A Review of State-of-the-Art Mixed-Precision Neural Network Frameworks

Mariam Rakka; Mohammed E Fouda; Pramod Khargonekar; Fadi Kurdahi

doi:10.1109/TPAMI.2024.3394390

A Review of State-of-the-Art Mixed-Precision Neural Network Frameworks

IEEE Trans Pattern Anal Mach Intell. 2024 Apr 29:PP. doi: 10.1109/TPAMI.2024.3394390. Online ahead of print.

Authors

Mariam Rakka, Mohammed E Fouda, Pramod Khargonekar, Fadi Kurdahi

PMID: 38683716
DOI: 10.1109/TPAMI.2024.3394390

Abstract

Mixed-precision Deep Neural Networks (DNNs) provide an efficient solution for hardware deployment, especially under resource constraints, while maintaining model accuracy. Identifying the ideal bit precision for each layer, however, remains a challenge given the vast array of models, datasets, and quantization schemes, leading to an expansive search space. Recent literature has addressed this challenge, resulting in several promising frameworks.
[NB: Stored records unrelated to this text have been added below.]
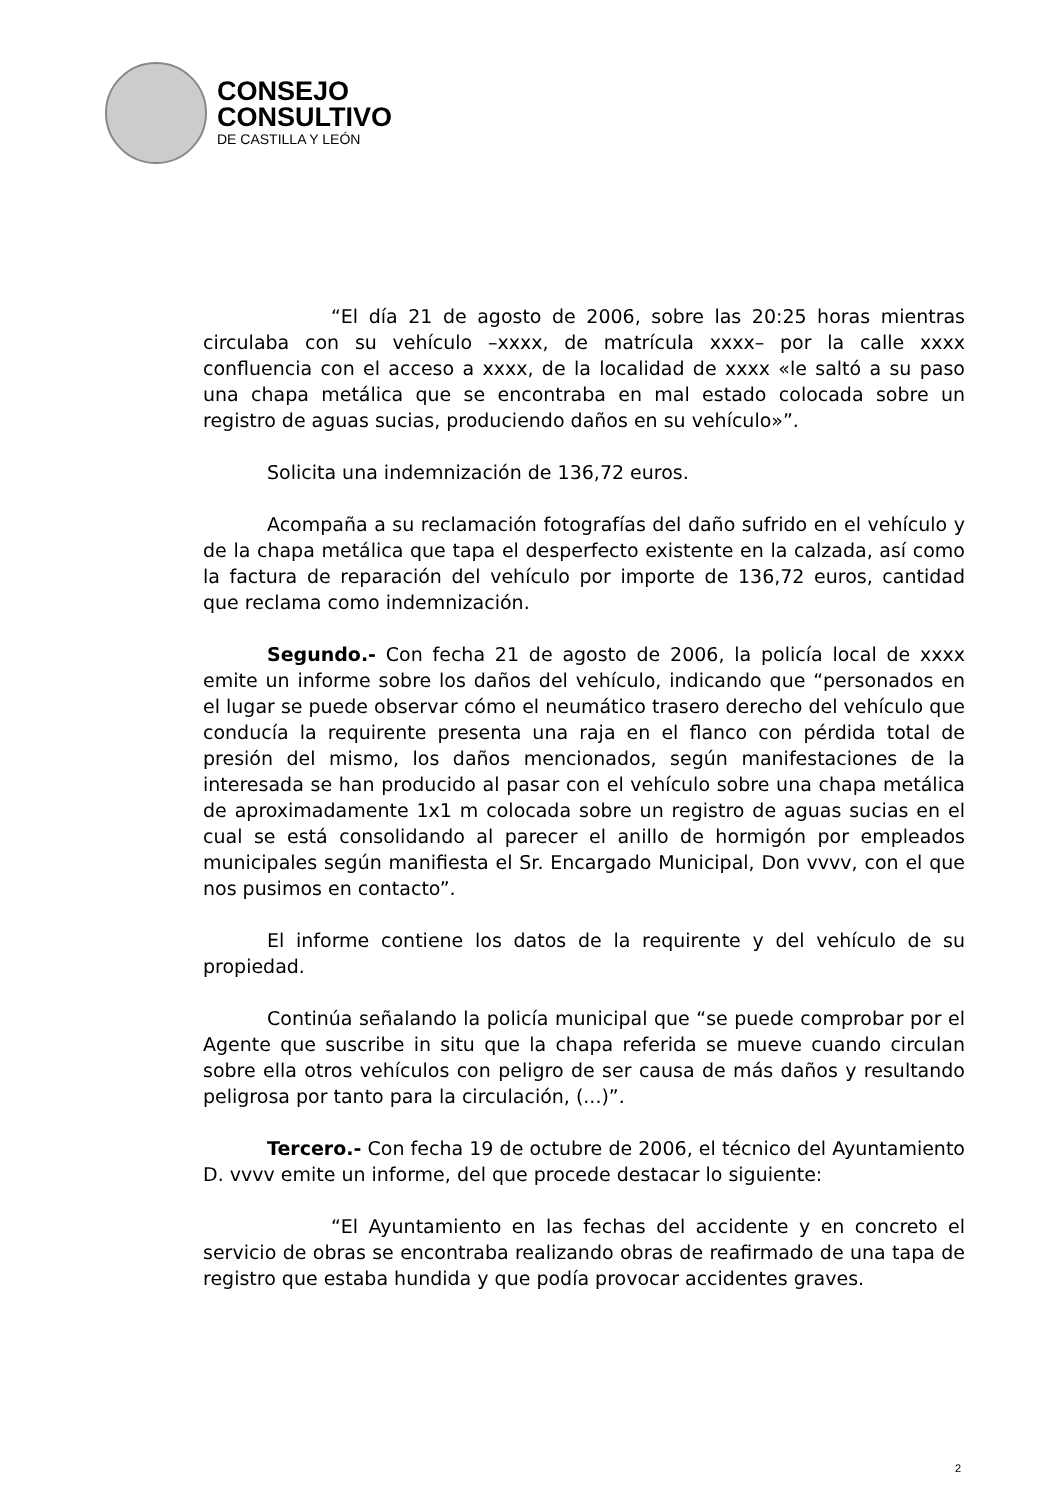CONSEJO
CONSULTIVO
DE CASTILLA Y LEÓN
“El día 21 de agosto de 2006, sobre las 20:25 horas mientras circulaba con su vehículo –xxxx, de matrícula xxxx– por la calle xxxx confluencia con el acceso a xxxx, de la localidad de xxxx «le saltó a su paso una chapa metálica que se encontraba en mal estado colocada sobre un registro de aguas sucias, produciendo daños en su vehículo»”.
Solicita una indemnización de 136,72 euros.
Acompaña a su reclamación fotografías del daño sufrido en el vehículo y de la chapa metálica que tapa el desperfecto existente en la calzada, así como la factura de reparación del vehículo por importe de 136,72 euros, cantidad que reclama como indemnización.
Segundo.- Con fecha 21 de agosto de 2006, la policía local de xxxx emite un informe sobre los daños del vehículo, indicando que “personados en el lugar se puede observar cómo el neumático trasero derecho del vehículo que conducía la requirente presenta una raja en el flanco con pérdida total de presión del mismo, los daños mencionados, según manifestaciones de la interesada se han producido al pasar con el vehículo sobre una chapa metálica de aproximadamente 1x1 m colocada sobre un registro de aguas sucias en el cual se está consolidando al parecer el anillo de hormigón por empleados municipales según manifiesta el Sr. Encargado Municipal, Don vvvv, con el que nos pusimos en contacto”.
El informe contiene los datos de la requirente y del vehículo de su propiedad.
Continúa señalando la policía municipal que “se puede comprobar por el Agente que suscribe in situ que la chapa referida se mueve cuando circulan sobre ella otros vehículos con peligro de ser causa de más daños y resultando peligrosa por tanto para la circulación, (...)”.
Tercero.- Con fecha 19 de octubre de 2006, el técnico del Ayuntamiento D. vvvv emite un informe, del que procede destacar lo siguiente:
“El Ayuntamiento en las fechas del accidente y en concreto el servicio de obras se encontraba realizando obras de reafirmado de una tapa de registro que estaba hundida y que podía provocar accidentes graves.
2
This paper offers a comprehensive overview of the standard quantization classifications prevalent in existing studies. A detailed survey of current mixed-precision frameworks is provided, with an in-depth comparative analysis highlighting their respective merits and limitations. The paper concludes with insights into potential avenues for future research in this domain.